Die Umerziehung Hongkongs

HONGKONG – Bereits nach weniger als 100 Tagen im Amt befindet sich der neue Regierungschef Hongkongs, C.Y. Leung, auf der politischen Intensivstation. In Rekordzeit gelang es ihm, seine Fassade aus Kompetenz, Glaubwürdigkeit und konsequenter Führungskraft zu demontieren.

Ein von Leung ernanntes Kabinettsmitglied wurde innerhalb von zwei Wochen nach Leungs offizieller Amtsübernahme aufgrund von Korruption verhaftet. Ein weiteres Kabinettsmitglied entpuppte sich als so genannter „Slumlord“, als Eigentümer illegaler käfigartiger Unterkünfte, der jedoch alle Schuld seiner Frau in die Schuhe schob und jegliche Verstrickung kategorisch bestritt. Auch in Leungs Haus selbst stellte man nicht genehmigte Umbauten fest. Dabei hatte Leung genau diese Gesetzesverletzung während des Wahlkampfs seinem Konkurrenten Henry Tan erfolgreich angelastet.

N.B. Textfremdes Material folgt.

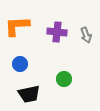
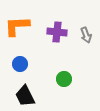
black trapezoid: moved 4 px left, 2 px down; rotated 75 degrees clockwise
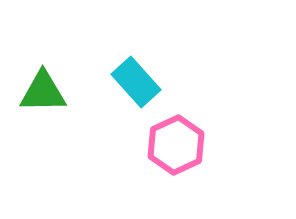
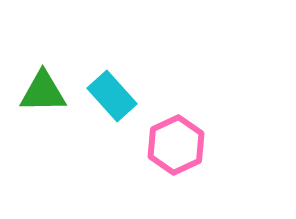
cyan rectangle: moved 24 px left, 14 px down
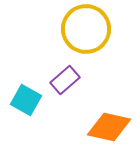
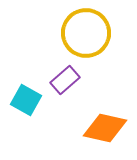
yellow circle: moved 4 px down
orange diamond: moved 4 px left, 1 px down
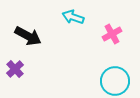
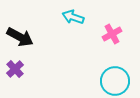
black arrow: moved 8 px left, 1 px down
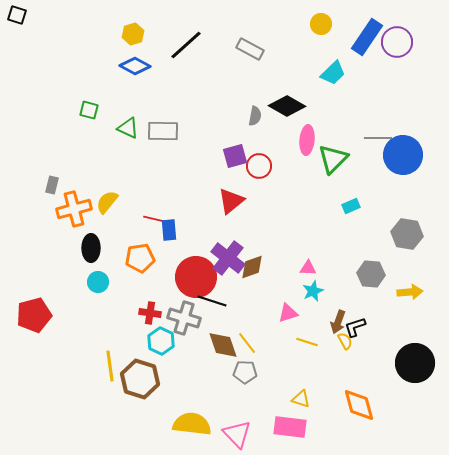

Leung schaffte es auch, den Unmut unzähliger Lehrer und Schüler auf sich zu ziehen. Sie gingen  in Scharen auf die Straße, um gegen die überhastete Einführung des Schulfachs „nationale Erziehung“ zu protestieren. Mit diesem Fach wollte er die jungen Menschen Hongkongs wieder mit dem Mutterland „verbinden“. Für zehntausende Schüler und viele ihrer Eltern war der mögliche Untergang einer ehrlichen Bildungsarbeit allerdings nicht mehr zu ertragen.